***** Selected text *****

I have two lists:

grammarNonterminal = {{VP,{V,NP}},{NP,{D,N}},{S,{NP,VP}}}
sentence = {{D,"the"},{N,"man"},{V,"hit"},{D,"the"},{N,"table"}} 

I want to make a function which changes sentence into the followings when the function takes grammarNonterminal and sentence as arguments.

⇒  {{NP, {D, "the"}, {N,"man"}}, {V, "hit"}, {D, "the"}, {N, "table"}}} , {{{D, "the"}, {N, "man"}, {V, "hit"}, {NP, {{D, "the"}, {N, “table"}}},

⇒  {{NP, {D, "the"}, {N, "man"}}, {V, "hit"}, {NP, {D, "the"}, {N, "table"}}}},{{D, "the"}, {N, "man"}, {VP, {{V, "hit"}, {NP, {D, "the"}, {N, "table"}}}

⇒ {{{NP, {D, "the"}, {N, "man"}}, {VP, {{V, "hit"}, {NP, {{D, "the"}, {N, "table"}}}}}

⇒ {{{S, {NP, {D, "the"}, {N, "man"}}, {VP, {{V, "hit"}, {NP, {{D, "the"}, {N, "table"}}}}}}

I know I have to use ReplaceList, Map and Union to achieve this.

Is there a simple way to do this?

What I wanted to do is something like below.

***** Dataset rows *****

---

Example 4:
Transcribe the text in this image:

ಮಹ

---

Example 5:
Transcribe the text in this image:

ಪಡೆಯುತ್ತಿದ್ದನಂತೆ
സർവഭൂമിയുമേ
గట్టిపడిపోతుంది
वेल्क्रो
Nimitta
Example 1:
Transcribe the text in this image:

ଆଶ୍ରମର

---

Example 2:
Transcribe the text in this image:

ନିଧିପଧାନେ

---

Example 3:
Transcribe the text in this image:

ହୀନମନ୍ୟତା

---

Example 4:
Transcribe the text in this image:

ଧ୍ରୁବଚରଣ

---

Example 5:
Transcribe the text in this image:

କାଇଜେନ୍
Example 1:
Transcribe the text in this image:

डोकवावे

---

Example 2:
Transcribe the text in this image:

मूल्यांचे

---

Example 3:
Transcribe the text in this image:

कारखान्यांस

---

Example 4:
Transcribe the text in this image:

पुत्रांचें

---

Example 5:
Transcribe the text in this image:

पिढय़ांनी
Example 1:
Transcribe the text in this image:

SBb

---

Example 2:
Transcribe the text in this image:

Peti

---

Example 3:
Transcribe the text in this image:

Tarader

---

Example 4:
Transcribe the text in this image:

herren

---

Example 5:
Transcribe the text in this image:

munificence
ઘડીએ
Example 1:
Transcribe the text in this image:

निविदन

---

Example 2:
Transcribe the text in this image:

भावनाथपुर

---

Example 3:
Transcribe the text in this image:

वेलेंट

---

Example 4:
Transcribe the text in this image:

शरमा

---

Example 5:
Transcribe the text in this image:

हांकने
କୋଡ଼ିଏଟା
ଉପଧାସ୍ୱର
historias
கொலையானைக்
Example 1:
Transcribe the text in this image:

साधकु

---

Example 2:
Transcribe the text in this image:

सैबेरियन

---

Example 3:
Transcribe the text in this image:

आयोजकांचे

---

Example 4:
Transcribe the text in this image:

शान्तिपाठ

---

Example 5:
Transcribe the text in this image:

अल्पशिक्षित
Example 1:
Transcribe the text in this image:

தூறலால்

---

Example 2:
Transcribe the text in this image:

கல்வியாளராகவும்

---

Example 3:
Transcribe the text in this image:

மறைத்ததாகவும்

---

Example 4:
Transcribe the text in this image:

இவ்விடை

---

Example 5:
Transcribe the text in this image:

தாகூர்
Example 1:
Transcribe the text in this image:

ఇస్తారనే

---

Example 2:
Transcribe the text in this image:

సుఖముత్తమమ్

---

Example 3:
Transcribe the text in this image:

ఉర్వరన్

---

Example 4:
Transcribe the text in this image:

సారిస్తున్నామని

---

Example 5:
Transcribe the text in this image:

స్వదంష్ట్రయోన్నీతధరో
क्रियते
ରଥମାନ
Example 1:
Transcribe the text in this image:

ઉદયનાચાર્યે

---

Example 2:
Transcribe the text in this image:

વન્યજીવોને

*****

**Exercise aim:**
Repeat the part of the grammar-parsing post above from "I want to make" up to and including "to achieve this.".

**Solution for this exercise:**
I want to make a function which changes sentence into the followings when the function takes grammarNonterminal and sentence as arguments.

⇒  {{NP, {D, "the"}, {N,"man"}}, {V, "hit"}, {D, "the"}, {N, "table"}}} , {{{D, "the"}, {N, "man"}, {V, "hit"}, {NP, {{D, "the"}, {N, “table"}}},

⇒  {{NP, {D, "the"}, {N, "man"}}, {V, "hit"}, {NP, {D, "the"}, {N, "table"}}}},{{D, "the"}, {N, "man"}, {VP, {{V, "hit"}, {NP, {D, "the"}, {N, "table"}}}

⇒ {{{NP, {D, "the"}, {N, "man"}}, {VP, {{V, "hit"}, {NP, {{D, "the"}, {N, "table"}}}}}

⇒ {{{S, {NP, {D, "the"}, {N, "man"}}, {VP, {{V, "hit"}, {NP, {{D, "the"}, {N, "table"}}}}}}

I know I have to use ReplaceList, Map and Union to achieve this.